> What the exercise asks:
The records below must be output exactly, without pictures.

——

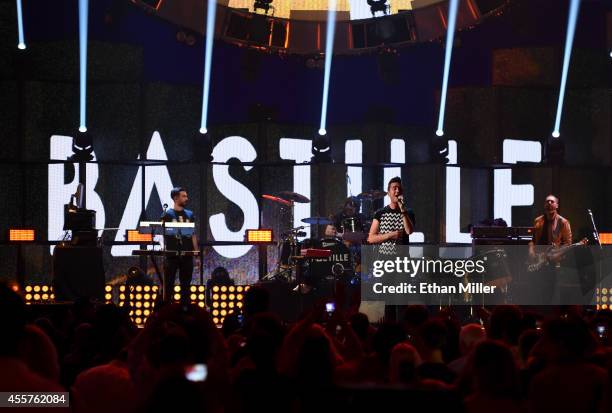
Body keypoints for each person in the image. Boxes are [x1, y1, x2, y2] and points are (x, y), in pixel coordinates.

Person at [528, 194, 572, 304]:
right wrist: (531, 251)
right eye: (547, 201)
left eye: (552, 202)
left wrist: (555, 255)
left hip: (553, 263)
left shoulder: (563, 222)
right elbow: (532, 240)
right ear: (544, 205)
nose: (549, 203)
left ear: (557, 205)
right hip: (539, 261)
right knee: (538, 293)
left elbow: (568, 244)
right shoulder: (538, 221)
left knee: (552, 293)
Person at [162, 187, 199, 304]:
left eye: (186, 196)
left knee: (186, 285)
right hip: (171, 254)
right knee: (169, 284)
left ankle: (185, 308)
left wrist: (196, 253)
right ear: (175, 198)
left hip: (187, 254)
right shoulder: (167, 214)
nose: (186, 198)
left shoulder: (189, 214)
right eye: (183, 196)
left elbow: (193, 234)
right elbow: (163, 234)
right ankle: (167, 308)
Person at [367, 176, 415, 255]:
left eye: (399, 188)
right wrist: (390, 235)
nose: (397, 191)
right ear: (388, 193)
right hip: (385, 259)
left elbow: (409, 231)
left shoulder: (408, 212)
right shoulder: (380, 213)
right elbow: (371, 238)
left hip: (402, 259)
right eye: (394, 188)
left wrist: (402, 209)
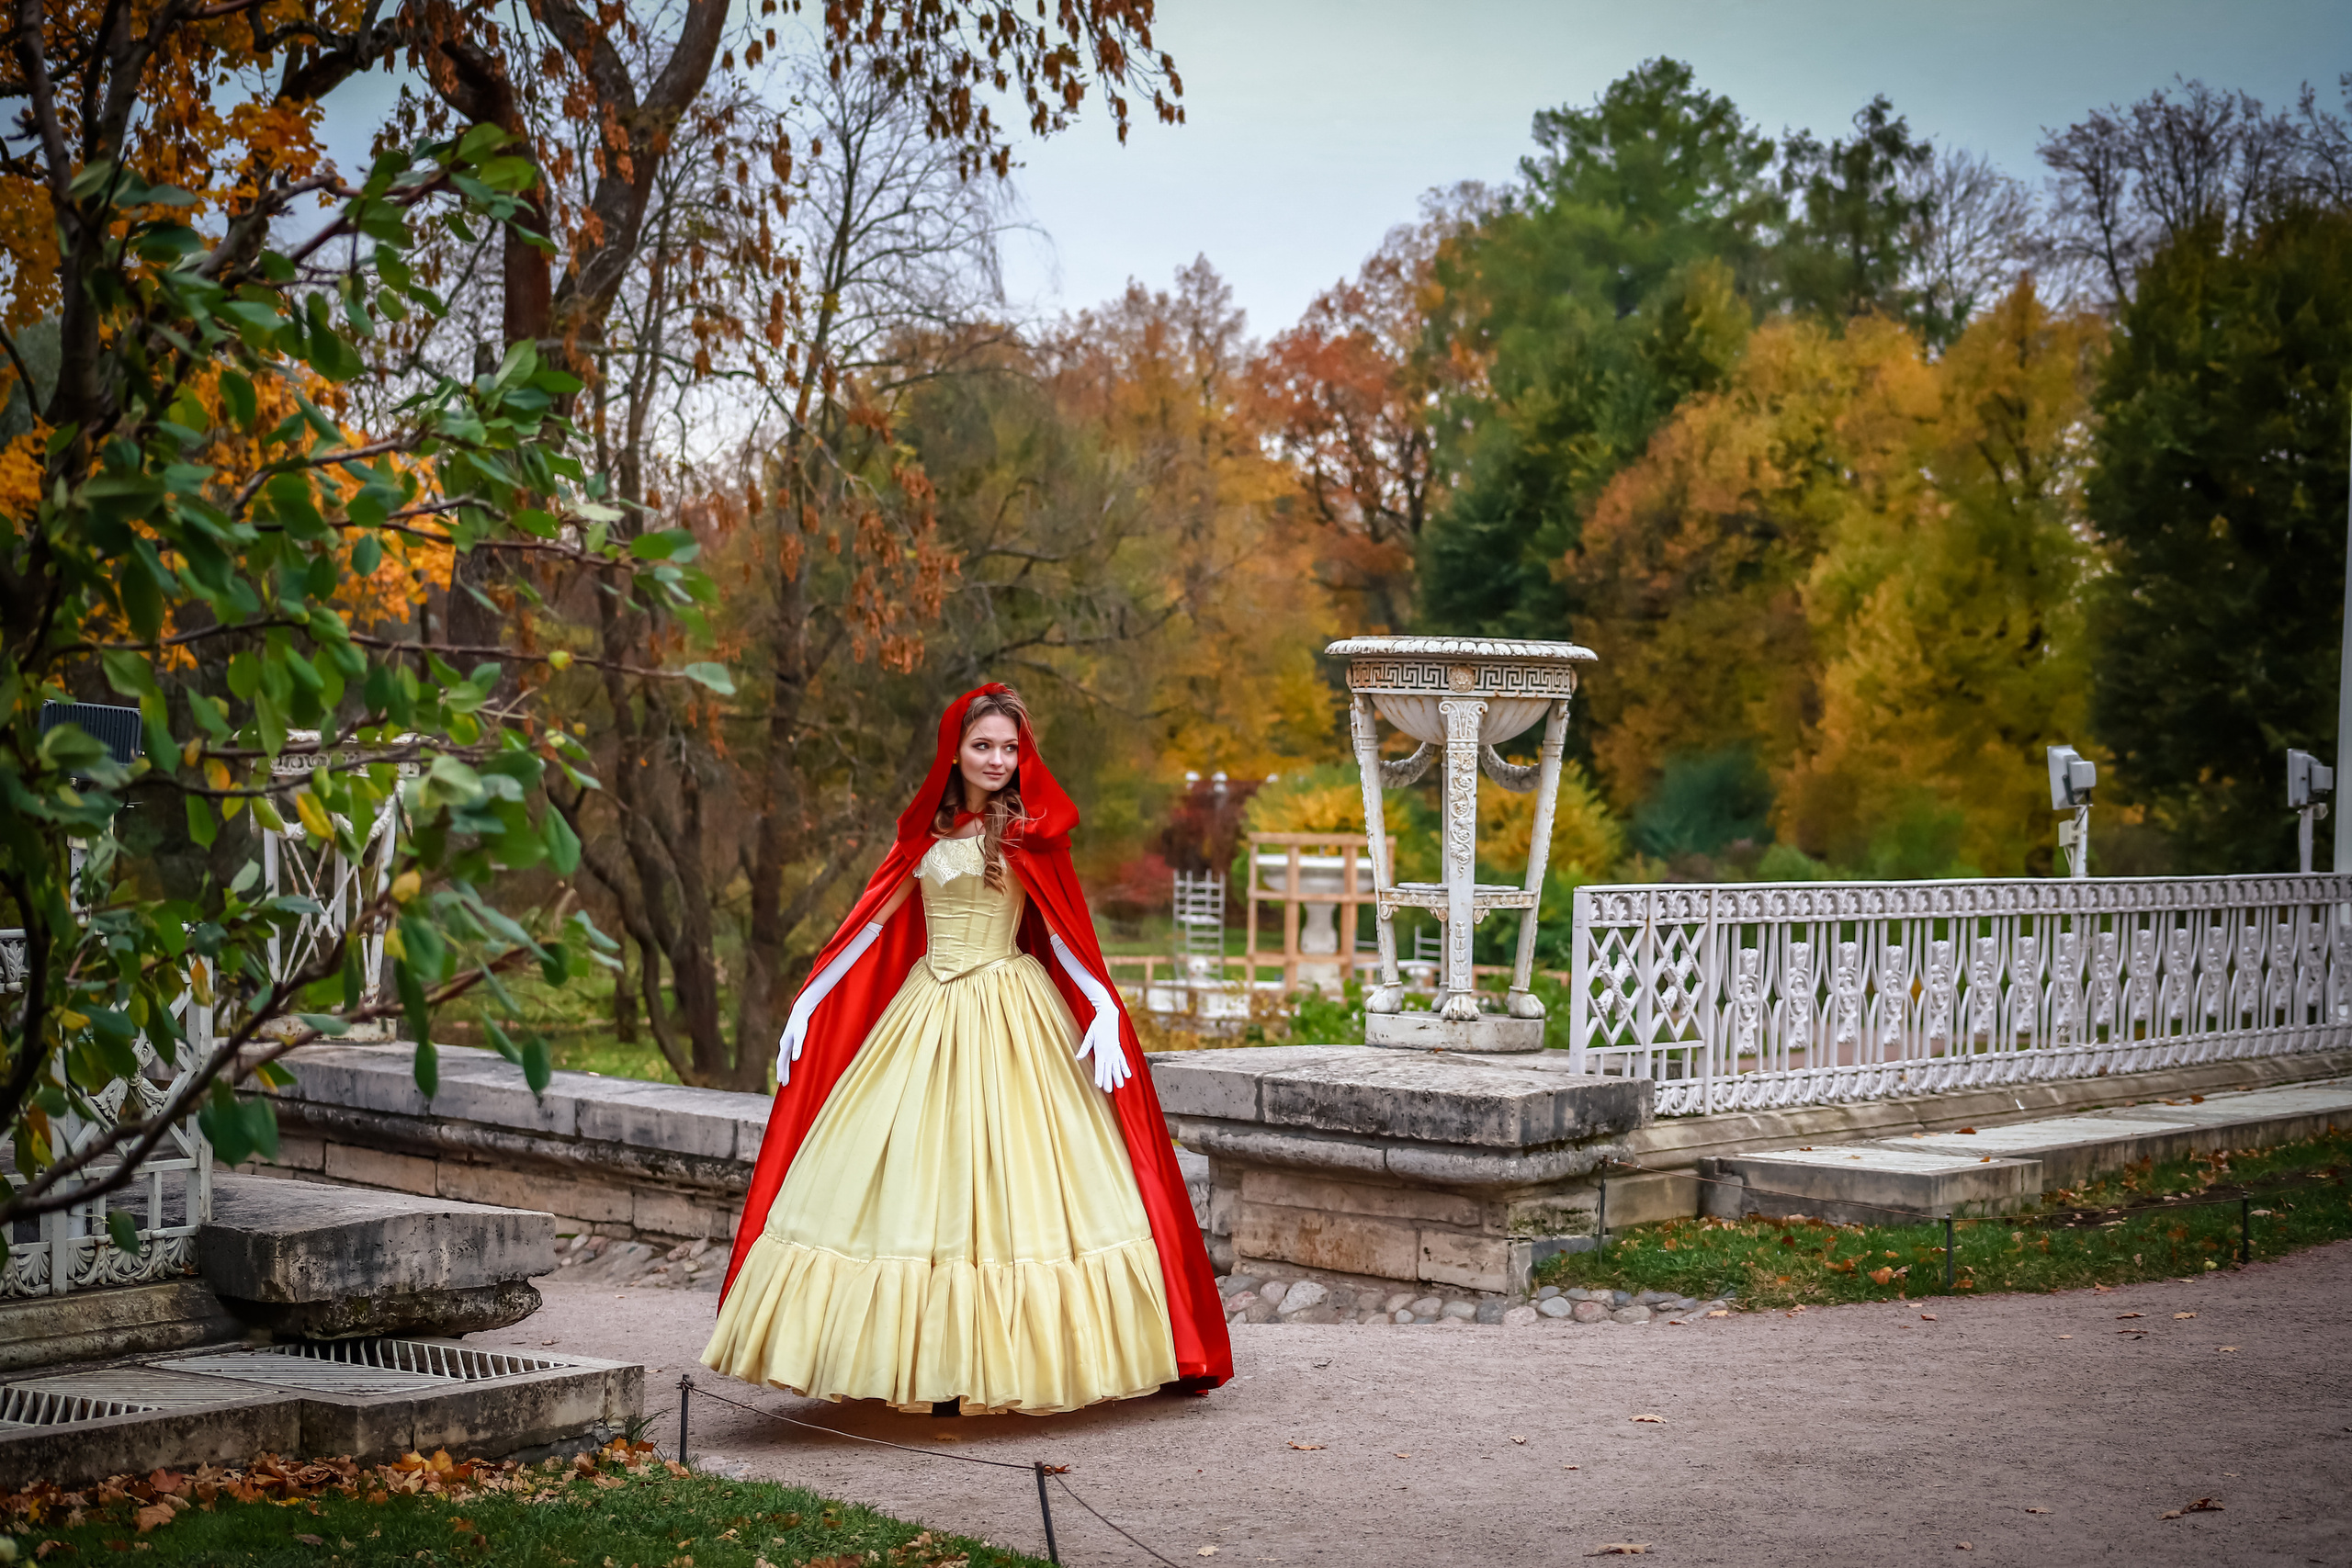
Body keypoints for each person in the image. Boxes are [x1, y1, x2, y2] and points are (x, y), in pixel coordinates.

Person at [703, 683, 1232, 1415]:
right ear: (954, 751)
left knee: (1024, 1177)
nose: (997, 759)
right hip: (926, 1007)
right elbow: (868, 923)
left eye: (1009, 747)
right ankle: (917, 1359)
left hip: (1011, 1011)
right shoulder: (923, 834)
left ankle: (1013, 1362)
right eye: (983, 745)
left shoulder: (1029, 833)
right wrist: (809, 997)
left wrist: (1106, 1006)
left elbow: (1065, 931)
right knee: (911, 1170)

——

> Solution:
Body keypoints for each person in the image. Boxes are [x1, y1, x2, y2] and points are (x, y), in pixel coordinates.

Person at [528, 194, 572, 304]:
right wrist: (531, 251)
right eye: (547, 201)
left eye: (552, 202)
left wrist: (555, 255)
left hip: (553, 263)
left shoulder: (563, 222)
right elbow: (532, 240)
right ear: (544, 205)
nose: (549, 203)
left ear: (557, 205)
right hip: (539, 261)
right knee: (538, 293)
left elbow: (568, 244)
right shoulder: (538, 221)
left knee: (552, 293)
Person at [162, 187, 199, 304]:
left eye: (186, 196)
left knee: (186, 285)
right hip: (171, 254)
right knee: (169, 284)
left ankle: (185, 308)
left wrist: (196, 253)
right ear: (175, 198)
left hip: (187, 254)
right shoulder: (167, 214)
nose: (186, 198)
left shoulder: (189, 214)
right eye: (183, 196)
left elbow: (193, 234)
right elbow: (163, 234)
right ankle: (167, 308)
Person at [367, 176, 415, 255]:
left eye: (399, 188)
right wrist: (390, 235)
nose: (397, 191)
right ear: (388, 193)
right hip: (385, 259)
left elbow: (409, 231)
left shoulder: (408, 212)
right shoulder: (380, 213)
right elbow: (371, 238)
left hip: (402, 259)
right eye: (394, 188)
left wrist: (402, 209)
Body keypoints for each person in the image. Boxes are [x1, y1, x2, y2] and points are (x, y), in pixel coordinates.

Person at [703, 683, 1232, 1415]:
right ear: (954, 751)
left knee: (1024, 1177)
nose: (997, 759)
right hip: (926, 1007)
right elbow: (868, 923)
left eye: (1009, 747)
right ankle: (917, 1359)
left hip: (1011, 1011)
right shoulder: (923, 834)
left ankle: (1013, 1362)
right eye: (983, 745)
left shoulder: (1029, 833)
right wrist: (809, 997)
left wrist: (1106, 1006)
left elbow: (1065, 931)
right knee: (911, 1170)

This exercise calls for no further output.